The Ageing & Ethics Symposium is suited to:
Health care professionals, nursing home executives,
carers, advocates, medical specialists, researchers
and policymakers who work with the elderly and the aged.
EDUCATION & ETHICS
Do we educate our children to succeed rather than be good human beings?
An opportunity for a select, small group of senior education leaders to discuss and reflect on the moral and ethical frameworks underpinning the role of education in contemporary Australian society – using the ideas of some of the Western tradition’s greatest thinkers and the notion of the good society as starting points.
Can a secular society convey good society principles if we cannot articulate them ourselves? We live in a world ruled by ever-changing technology and a widening gap between young people who embrace the pace of change and older people struggling to keep up. How do older educators arm these young people with the tools to be resilient and principled in such a world?
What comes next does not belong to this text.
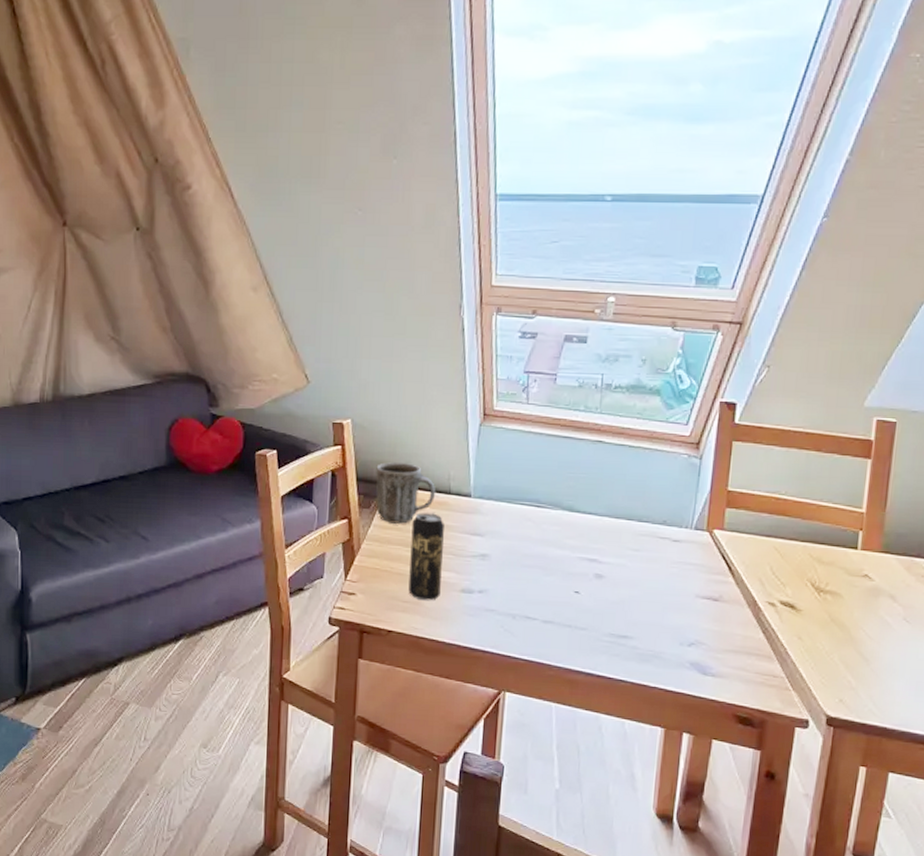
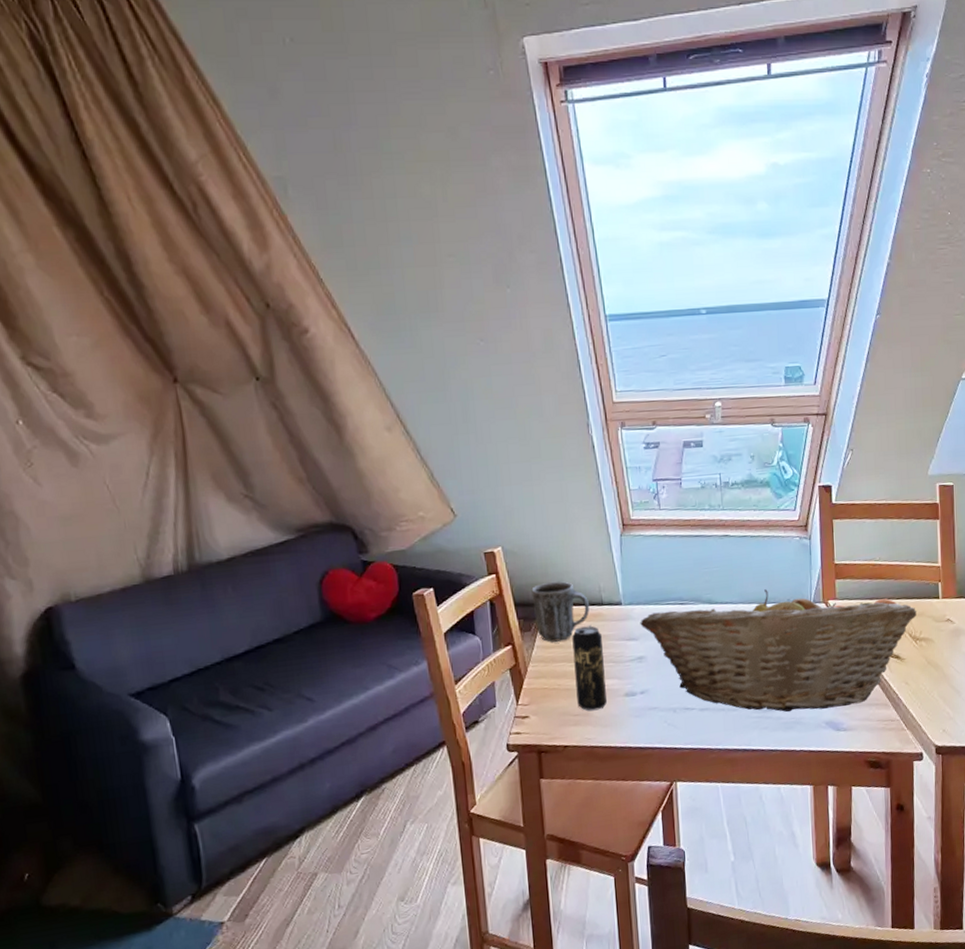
fruit basket: none [488,506,826,650] -> present [640,589,917,713]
We often say that the world’s problems will be fixed by the next generation – are we doing enough now so they can make the world a better place?
The Education & Ethics Symposium is suited to:
Principals, senior teachers, academics, researchers,
advocates and policy makers.
Advanced Symposia are designed specially for alumni so they can re-engage with the concepts raised in their previous programme and revisit the experience of shared inquiry. The three topics, Power, Democracy, and Violence, investigate contemporary ethical dilemmas, and are the next step for those who have undertaken a Colloquium.
POWER & ETHICS
The exercise of power is rarely, if ever, neutral. It either furthers the good society or derails it. Yet it is a slippery concept to define and an even more difficult one to assess.
But if we are to be moral agents in society it is a challenge we must face.
This symposium explores the criteria by which we evaluate the exercise of power: our own, that of others, and that of the institutions and structures that influence our world.
‘Cranlana was the most inspiring and stimulating time of my life. It left me with a renewed interest in the importance of
the discussion of ethics in our society and how that relates to our individual lives.’